Exercise requirements
Copy the data from its first line through the line that contains "In Aizawa's eyes, Western", keeping every line unchanged.

The input
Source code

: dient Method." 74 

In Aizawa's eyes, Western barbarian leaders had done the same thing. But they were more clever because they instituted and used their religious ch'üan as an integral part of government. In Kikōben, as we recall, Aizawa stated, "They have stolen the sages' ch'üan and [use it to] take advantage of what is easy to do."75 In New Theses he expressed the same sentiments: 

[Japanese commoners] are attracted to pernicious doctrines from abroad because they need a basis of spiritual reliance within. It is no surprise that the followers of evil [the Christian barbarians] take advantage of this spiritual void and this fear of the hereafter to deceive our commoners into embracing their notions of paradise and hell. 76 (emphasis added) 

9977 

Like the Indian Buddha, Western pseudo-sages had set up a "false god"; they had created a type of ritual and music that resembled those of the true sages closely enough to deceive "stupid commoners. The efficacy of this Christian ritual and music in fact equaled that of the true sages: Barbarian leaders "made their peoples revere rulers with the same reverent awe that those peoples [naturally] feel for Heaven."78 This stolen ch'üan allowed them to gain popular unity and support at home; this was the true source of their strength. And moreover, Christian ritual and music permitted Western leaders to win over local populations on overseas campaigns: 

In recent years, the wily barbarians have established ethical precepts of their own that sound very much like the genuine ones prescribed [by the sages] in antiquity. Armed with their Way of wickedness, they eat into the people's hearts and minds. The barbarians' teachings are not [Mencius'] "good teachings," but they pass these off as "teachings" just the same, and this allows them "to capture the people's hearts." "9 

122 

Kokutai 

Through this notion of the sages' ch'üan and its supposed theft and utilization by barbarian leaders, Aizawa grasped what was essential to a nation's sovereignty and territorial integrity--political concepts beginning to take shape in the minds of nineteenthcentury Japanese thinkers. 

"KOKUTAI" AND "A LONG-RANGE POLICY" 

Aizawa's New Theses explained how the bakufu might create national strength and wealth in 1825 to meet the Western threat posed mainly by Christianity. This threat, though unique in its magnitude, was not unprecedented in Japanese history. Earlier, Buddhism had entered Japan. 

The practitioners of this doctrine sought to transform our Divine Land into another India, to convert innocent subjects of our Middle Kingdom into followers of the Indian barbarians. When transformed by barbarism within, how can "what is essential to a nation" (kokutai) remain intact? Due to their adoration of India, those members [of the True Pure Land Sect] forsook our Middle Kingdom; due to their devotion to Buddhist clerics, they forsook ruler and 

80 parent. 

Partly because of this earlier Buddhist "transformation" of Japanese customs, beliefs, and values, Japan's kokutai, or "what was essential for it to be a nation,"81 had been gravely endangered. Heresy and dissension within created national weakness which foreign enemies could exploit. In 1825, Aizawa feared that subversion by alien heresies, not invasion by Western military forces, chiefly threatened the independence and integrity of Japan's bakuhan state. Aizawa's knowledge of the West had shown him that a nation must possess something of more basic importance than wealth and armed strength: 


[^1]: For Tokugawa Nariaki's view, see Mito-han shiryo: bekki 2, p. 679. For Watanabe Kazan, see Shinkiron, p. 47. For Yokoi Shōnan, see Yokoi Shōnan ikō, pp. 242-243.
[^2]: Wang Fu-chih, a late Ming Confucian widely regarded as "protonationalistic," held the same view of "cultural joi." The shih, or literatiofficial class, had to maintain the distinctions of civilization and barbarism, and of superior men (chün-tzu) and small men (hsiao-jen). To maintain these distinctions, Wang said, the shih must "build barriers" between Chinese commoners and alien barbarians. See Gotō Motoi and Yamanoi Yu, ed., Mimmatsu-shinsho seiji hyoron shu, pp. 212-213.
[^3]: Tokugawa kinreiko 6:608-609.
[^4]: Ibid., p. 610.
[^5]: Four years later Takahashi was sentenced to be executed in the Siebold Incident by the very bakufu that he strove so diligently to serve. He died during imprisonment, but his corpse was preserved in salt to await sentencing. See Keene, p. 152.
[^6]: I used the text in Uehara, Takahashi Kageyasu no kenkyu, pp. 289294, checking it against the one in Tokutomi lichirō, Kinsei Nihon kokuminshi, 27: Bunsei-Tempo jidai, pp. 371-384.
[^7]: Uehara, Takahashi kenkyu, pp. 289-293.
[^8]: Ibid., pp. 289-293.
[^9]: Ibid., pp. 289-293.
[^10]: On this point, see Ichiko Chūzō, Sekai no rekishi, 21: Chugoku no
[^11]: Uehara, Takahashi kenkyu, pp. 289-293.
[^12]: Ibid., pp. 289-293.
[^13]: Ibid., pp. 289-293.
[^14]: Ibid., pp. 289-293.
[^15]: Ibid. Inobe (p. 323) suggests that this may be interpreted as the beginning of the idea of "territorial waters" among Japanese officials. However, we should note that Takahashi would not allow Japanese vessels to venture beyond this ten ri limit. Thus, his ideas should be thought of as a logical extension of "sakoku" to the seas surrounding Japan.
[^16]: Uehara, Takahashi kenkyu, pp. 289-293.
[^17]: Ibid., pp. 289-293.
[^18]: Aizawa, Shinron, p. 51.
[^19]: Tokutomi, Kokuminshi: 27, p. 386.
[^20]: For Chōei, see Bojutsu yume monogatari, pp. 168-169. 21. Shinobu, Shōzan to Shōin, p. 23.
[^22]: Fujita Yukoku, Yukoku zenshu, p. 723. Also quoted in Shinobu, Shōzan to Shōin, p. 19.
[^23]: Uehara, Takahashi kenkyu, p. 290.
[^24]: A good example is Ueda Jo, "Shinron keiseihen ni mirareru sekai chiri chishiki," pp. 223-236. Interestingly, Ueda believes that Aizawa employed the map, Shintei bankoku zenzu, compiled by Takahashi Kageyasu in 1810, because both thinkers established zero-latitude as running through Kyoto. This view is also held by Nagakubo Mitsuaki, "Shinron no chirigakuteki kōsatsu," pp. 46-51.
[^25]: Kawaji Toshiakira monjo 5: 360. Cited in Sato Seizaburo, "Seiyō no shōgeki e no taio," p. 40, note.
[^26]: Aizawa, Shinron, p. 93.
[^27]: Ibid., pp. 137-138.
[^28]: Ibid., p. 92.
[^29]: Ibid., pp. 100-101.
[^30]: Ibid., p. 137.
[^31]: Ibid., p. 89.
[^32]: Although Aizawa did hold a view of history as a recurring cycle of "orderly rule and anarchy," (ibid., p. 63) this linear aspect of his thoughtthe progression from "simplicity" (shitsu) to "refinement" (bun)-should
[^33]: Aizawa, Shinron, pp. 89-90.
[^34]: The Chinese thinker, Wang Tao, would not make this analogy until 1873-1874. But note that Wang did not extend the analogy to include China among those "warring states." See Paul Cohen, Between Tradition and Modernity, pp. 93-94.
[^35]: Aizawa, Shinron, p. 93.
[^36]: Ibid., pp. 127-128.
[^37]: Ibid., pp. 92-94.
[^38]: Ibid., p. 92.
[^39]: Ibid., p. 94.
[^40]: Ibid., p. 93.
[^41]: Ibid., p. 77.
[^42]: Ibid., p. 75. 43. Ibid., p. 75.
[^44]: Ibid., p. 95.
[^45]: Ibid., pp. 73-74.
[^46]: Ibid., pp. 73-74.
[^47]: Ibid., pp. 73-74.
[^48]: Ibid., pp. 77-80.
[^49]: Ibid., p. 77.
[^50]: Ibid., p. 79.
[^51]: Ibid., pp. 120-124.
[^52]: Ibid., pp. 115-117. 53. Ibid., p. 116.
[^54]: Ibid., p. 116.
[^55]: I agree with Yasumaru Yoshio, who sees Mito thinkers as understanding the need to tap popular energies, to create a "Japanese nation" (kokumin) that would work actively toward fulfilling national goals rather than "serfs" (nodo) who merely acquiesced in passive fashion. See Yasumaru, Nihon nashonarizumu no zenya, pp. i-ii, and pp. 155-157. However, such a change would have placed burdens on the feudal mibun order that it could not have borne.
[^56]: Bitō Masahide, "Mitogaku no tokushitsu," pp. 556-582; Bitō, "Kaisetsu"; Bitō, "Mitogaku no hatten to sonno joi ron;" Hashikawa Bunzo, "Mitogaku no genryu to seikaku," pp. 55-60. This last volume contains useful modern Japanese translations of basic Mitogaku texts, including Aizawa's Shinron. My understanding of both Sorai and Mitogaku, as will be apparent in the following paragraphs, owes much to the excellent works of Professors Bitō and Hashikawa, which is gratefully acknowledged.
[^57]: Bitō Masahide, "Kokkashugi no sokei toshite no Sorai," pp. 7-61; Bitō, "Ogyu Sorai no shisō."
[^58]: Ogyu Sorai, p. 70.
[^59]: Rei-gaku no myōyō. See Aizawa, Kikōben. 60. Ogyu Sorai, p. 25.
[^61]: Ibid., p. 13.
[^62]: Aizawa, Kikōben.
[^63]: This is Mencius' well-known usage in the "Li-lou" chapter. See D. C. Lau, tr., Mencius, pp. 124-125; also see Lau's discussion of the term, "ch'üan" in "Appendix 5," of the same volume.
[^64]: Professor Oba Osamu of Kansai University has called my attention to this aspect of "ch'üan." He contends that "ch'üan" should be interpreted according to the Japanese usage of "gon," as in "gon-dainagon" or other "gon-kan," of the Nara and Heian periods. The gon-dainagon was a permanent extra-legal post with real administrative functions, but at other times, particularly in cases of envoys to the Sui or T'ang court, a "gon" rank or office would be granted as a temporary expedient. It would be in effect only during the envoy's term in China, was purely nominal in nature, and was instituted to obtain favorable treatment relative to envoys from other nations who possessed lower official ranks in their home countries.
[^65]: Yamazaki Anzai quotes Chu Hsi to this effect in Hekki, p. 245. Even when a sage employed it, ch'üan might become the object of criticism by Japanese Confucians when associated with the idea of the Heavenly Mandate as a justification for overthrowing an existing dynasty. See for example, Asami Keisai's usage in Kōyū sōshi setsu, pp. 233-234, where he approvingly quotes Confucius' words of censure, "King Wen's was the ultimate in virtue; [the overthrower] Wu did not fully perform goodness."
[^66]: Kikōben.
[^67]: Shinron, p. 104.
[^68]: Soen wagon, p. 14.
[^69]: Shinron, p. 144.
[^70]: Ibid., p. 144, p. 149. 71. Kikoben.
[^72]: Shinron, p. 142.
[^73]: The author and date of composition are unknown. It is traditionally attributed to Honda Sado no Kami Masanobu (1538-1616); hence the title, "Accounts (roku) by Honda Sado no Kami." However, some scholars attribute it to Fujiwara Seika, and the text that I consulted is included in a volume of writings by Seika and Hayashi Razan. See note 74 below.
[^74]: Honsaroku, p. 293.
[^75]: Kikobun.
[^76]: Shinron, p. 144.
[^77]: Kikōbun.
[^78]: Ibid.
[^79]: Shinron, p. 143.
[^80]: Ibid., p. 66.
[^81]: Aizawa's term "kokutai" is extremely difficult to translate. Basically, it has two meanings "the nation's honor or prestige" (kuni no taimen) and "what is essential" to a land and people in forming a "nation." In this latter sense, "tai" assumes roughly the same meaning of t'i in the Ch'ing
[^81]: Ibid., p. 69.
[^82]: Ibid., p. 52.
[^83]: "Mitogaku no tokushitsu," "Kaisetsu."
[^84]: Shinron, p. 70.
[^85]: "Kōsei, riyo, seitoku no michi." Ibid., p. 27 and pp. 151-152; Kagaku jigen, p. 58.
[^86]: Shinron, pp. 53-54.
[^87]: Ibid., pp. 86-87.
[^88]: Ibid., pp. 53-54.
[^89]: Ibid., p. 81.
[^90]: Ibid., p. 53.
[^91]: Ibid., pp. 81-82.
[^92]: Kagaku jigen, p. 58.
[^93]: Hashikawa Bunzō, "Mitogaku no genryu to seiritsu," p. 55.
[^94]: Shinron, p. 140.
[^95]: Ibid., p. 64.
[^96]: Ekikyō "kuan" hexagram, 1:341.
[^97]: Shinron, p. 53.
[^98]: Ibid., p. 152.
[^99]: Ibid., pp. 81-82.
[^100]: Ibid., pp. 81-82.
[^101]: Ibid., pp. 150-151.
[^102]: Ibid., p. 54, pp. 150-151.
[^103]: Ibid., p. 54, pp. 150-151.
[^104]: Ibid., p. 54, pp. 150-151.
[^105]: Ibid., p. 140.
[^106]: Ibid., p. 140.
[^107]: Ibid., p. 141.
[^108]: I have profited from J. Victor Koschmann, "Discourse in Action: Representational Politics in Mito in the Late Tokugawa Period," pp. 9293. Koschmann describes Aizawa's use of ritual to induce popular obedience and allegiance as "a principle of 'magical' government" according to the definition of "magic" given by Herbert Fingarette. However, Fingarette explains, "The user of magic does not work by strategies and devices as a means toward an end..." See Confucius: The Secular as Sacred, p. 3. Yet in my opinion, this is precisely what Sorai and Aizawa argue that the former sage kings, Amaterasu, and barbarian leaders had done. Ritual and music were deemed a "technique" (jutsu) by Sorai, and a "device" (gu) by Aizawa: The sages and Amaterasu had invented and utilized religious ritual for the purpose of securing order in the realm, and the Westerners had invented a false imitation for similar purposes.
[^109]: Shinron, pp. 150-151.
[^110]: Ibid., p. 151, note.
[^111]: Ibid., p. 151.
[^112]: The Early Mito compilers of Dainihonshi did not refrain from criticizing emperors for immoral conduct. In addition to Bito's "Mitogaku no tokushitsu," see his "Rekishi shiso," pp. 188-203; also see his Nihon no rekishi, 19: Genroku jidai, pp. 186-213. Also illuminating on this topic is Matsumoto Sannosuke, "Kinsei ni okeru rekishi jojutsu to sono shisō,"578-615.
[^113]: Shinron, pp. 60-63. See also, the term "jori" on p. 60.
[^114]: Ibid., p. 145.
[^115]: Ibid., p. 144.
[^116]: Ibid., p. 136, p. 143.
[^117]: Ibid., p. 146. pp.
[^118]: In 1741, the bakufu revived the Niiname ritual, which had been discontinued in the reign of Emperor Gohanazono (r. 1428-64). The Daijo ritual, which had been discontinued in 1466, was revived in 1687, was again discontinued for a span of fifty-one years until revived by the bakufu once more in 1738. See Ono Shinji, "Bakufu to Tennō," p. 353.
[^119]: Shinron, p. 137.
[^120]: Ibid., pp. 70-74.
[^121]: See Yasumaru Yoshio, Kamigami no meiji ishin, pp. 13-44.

Exercise answer
Source code

: dient Method." 74 

In Aizawa's eyes, Western barbarian leaders had done the same thing. But they were more clever because they instituted and used their religious ch'üan as an integral part of government. In Kikōben, as we recall, Aizawa stated, "They have stolen the sages' ch'üan and [use it to] take advantage of what is easy to do."75 In New Theses he expressed the same sentiments: 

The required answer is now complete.